===== ENTRIES =====
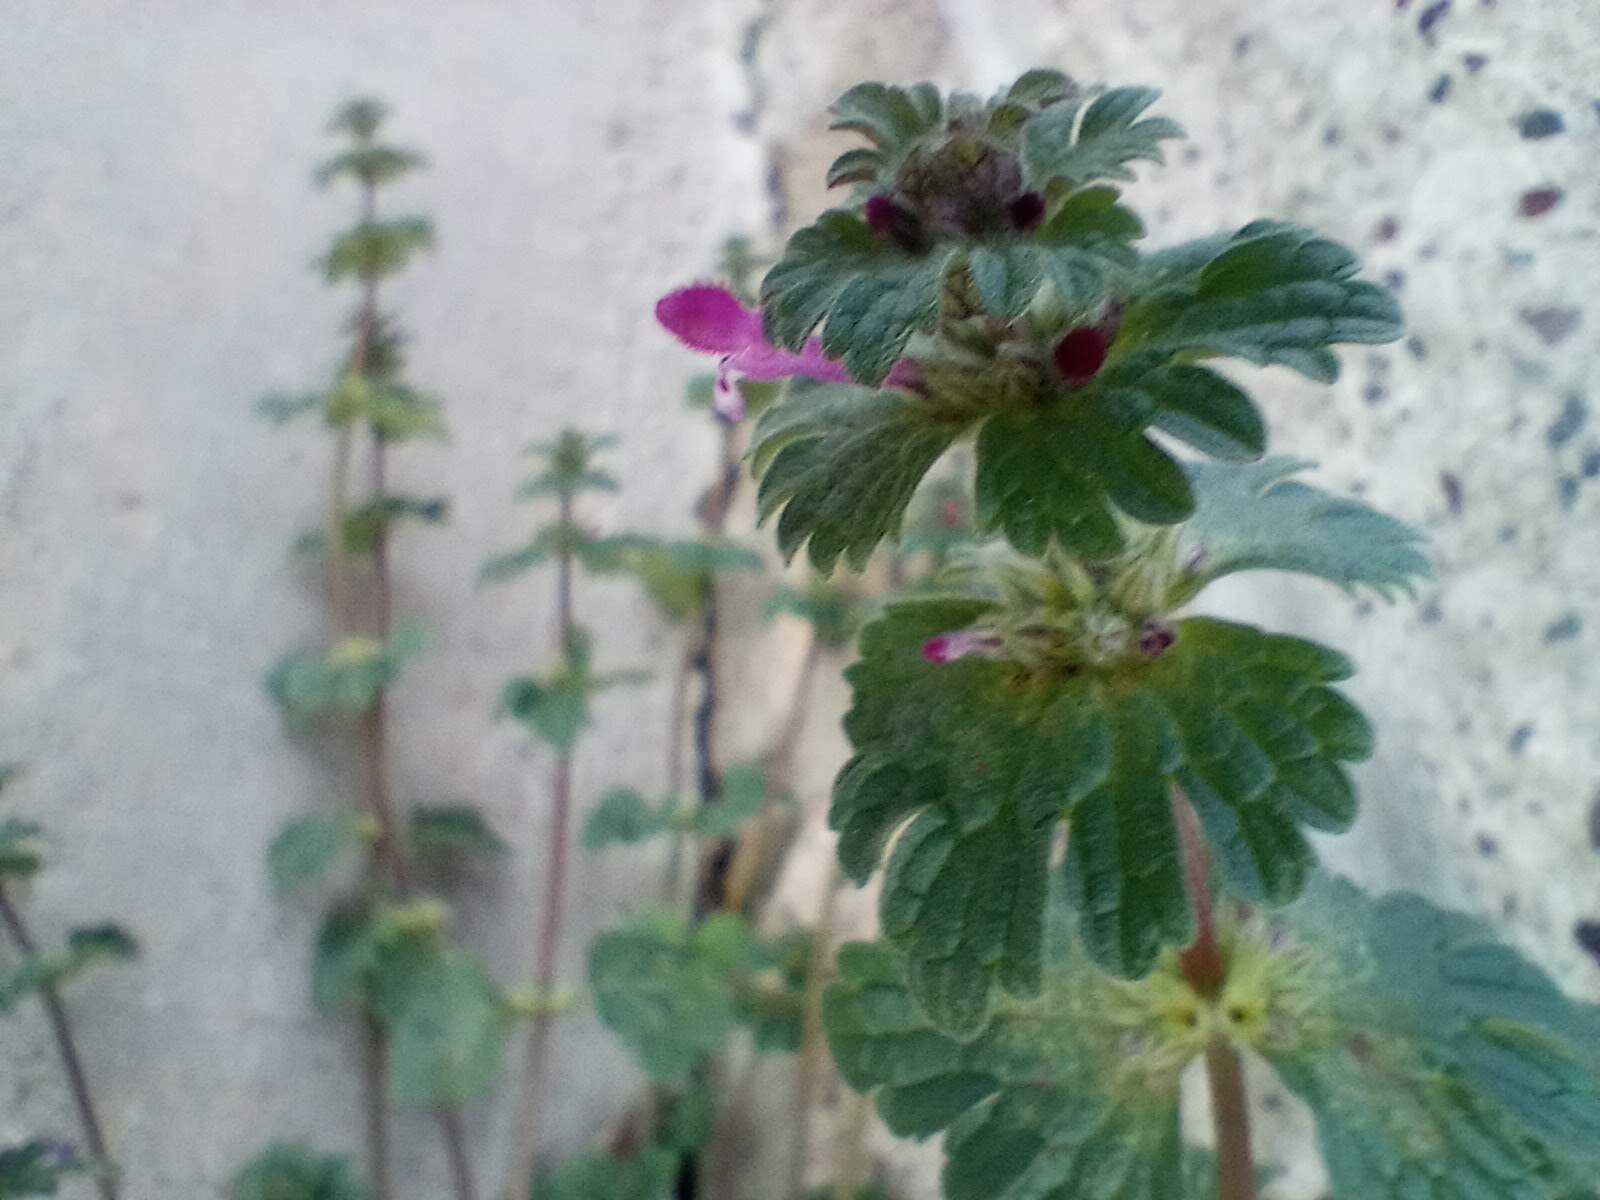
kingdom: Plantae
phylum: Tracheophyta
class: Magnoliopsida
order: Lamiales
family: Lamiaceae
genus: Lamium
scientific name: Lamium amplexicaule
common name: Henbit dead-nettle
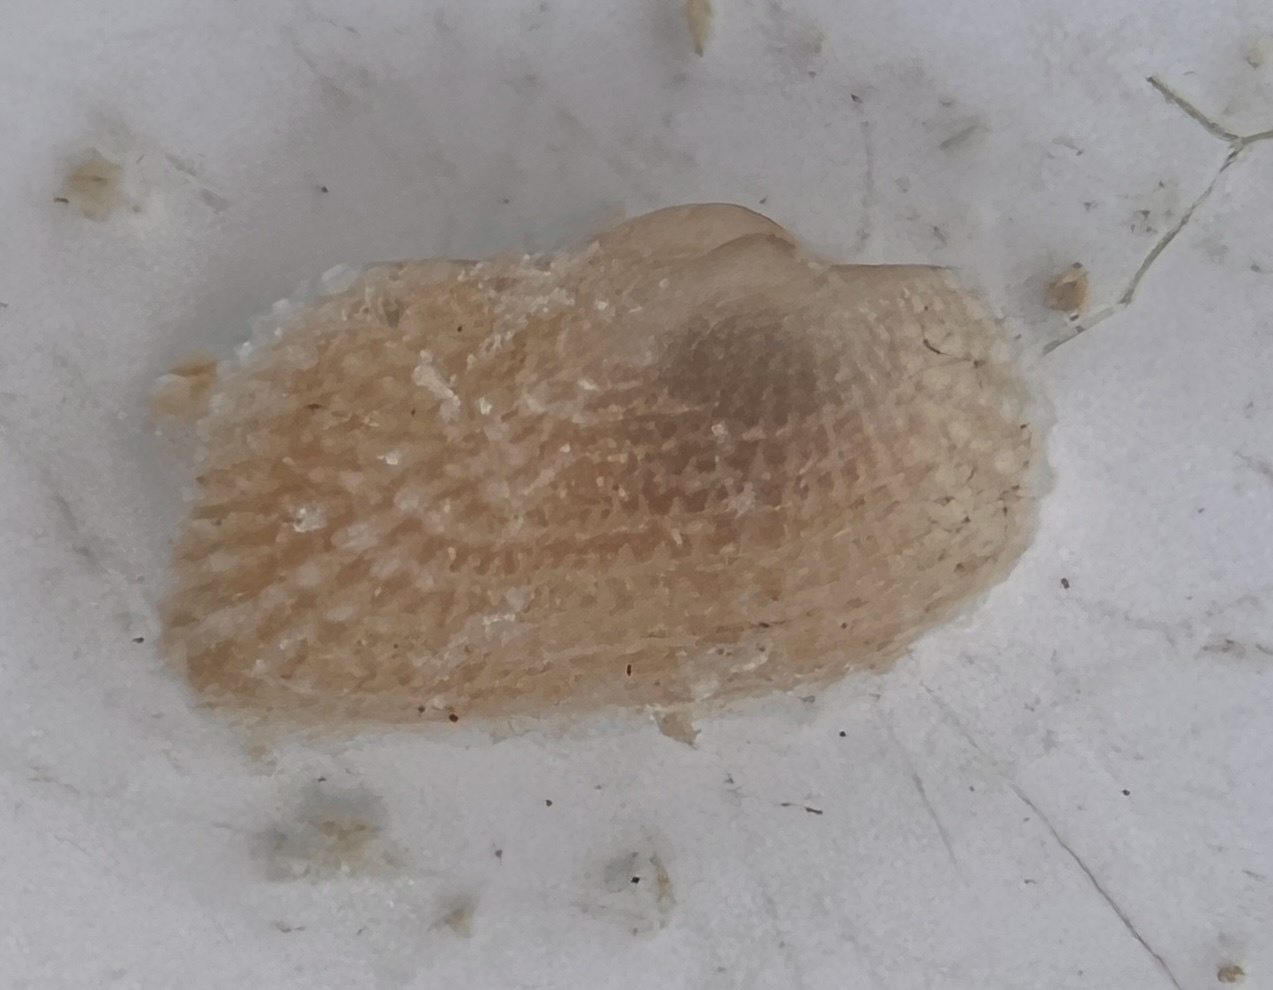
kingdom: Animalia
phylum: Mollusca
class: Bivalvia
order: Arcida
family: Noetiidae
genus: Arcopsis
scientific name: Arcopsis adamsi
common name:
=====
YOUR GOAL: Reproduce the lines of the records verbatim, starting with the line that contains "order: Arcida" and continuing through the last line of the records, with both ends included.

EXPECTED OUTPUT:
order: Arcida
family: Noetiidae
genus: Arcopsis
scientific name: Arcopsis adamsi
common name:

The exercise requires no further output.